Mukwege recounted how rapists had inserted a gun into a woman’s genitals and fired.
“Her whole pelvis was destroyed. I thought it was the work of a madman, but the same year I treated 45 similar cases,” he said of the incident in 1999 — the year he set up Panzi hospital in the provincial capital Bukavu.
“I have witnessed mass atrocities committed against women’s bodies and I cannot remain with my arms folded because our common humanity calls on us to care for each other.”
The 450-bed Panzi hospital treats more than 3,500 women a year, though not all for sexual abuse.
It provides free consultations and performs reconstructive surgery on women who have suffered serious internal injuries.
Mukwege’s work has also put his own life on the line. He narrowly escaped an attack on his life in October 2012, in which his guard was killed.
He now lives under the permanent protection of UN peacekeepers at his hospital.
Murad and her friend Lamia Haji Bashar, joint recipients of the EU’s 2016 Sakharov human rights prize, have advocated to reveal the fate of 3,000 Yazidis who remain missing, presumed still in captivity.
She has also campaigned for displaced Yazidis to be taken in by European countries and for the acts committed by IS to be recognised internationally as genocide.
High-profile supporter
The Yazidi cause has won a high-profile supporter — Lebanese-British lawyer and rights activist Amal Clooney, who also penned the foreword to Murad’s book, “The Last Girl”, published in 2017.

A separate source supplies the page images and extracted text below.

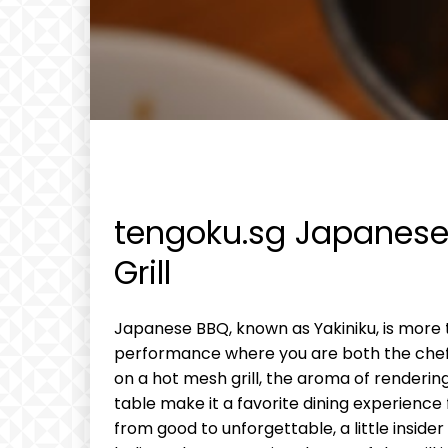
tengoku.sg Japanese 
Grill
Japanese BBQ, known as Yakiniku, is more th
performance where you are both the chef a
on a hot mesh grill, the aroma of renderin
table make it a favorite dining experience
from good to unforgettable, a little insid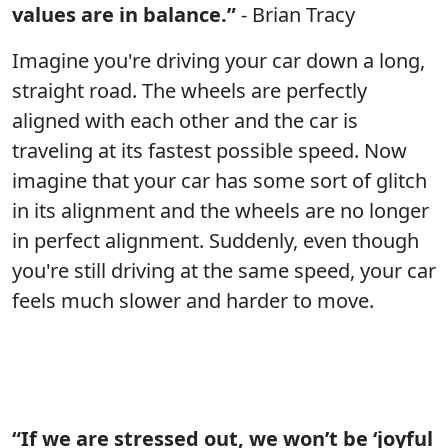
values are in balance.”
- Brian Tracy
Imagine you're driving your car down a long,
straight road. The wheels are perfectly
aligned with each other and the car is
traveling at its fastest possible speed. Now
imagine that your car has some sort of glitch
in its alignment and the wheels are no longer
in perfect alignment. Suddenly, even though
you're still driving at the same speed, your car
feels much slower and harder to move.
“If we are stressed out, we won’t be ‘joyful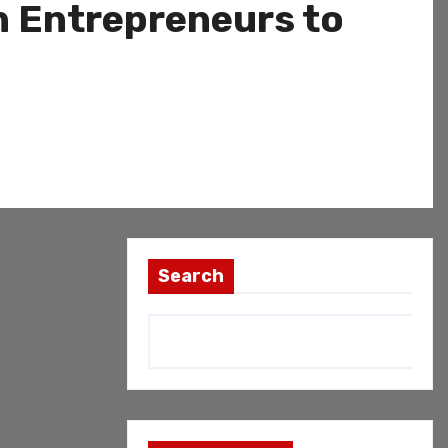
n Entrepreneurs to
Search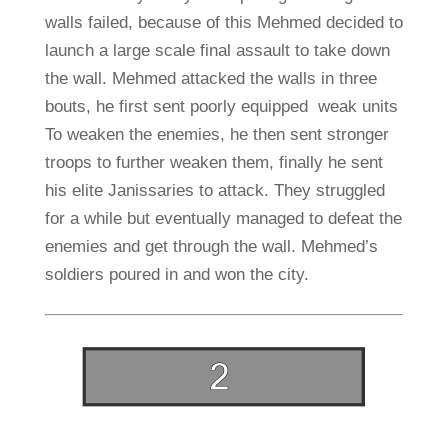
walls failed, because of this Mehmed decided to
launch a large scale final assault to take down
the wall. Mehmed attacked the walls in three
bouts, he first sent poorly equipped weak units
To weaken the enemies, he then sent stronger
troops to further weaken them, finally he sent
his elite Janissaries to attack. They struggled
for a while but eventually managed to defeat the
enemies and get through the wall. Mehmed’s
soldiers poured in and won the city.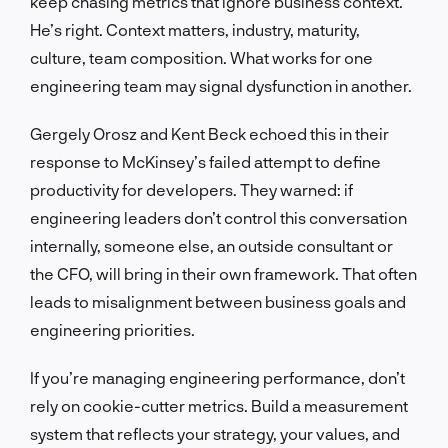
keep chasing metrics that ignore business context.
He’s right. Context matters, industry, maturity,
culture, team composition. What works for one
engineering team may signal dysfunction in another.
Gergely Orosz and Kent Beck echoed this in their
response to McKinsey’s failed attempt to define
productivity for developers. They warned: if
engineering leaders don’t control this conversation
internally, someone else, an outside consultant or
the CFO, will bring in their own framework. That often
leads to misalignment between business goals and
engineering priorities.
If you’re managing engineering performance, don’t
rely on cookie-cutter metrics. Build a measurement
system that reflects your strategy, your values, and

That same year, the UN announced it would begin gathering evidence on IS war crimes, crimes against humanity or genocide that would be used to try IS militants in Iraqi courts.
Announcing the Nobel’s recipients in October, committee chairwoman Berit Reiss-Andersen said: “A more peaceful world can only be achieved if women and their fundamental rights and security are recognised and protected in war.”
Yet in contrast to all the tragedies that have befallen her, recent pictures on Murad’s Twitter feed show happier times.
In August, she announced her engagement to fellow Yazidi activist Abid Shamdeen.
“The struggle of our people brought us together & we will continue this path together,” she wrote.
Underneath, a photo showed her next to a young man in a bow tie, her face still framed by her long brown hair, but this time, bearing a broad smile.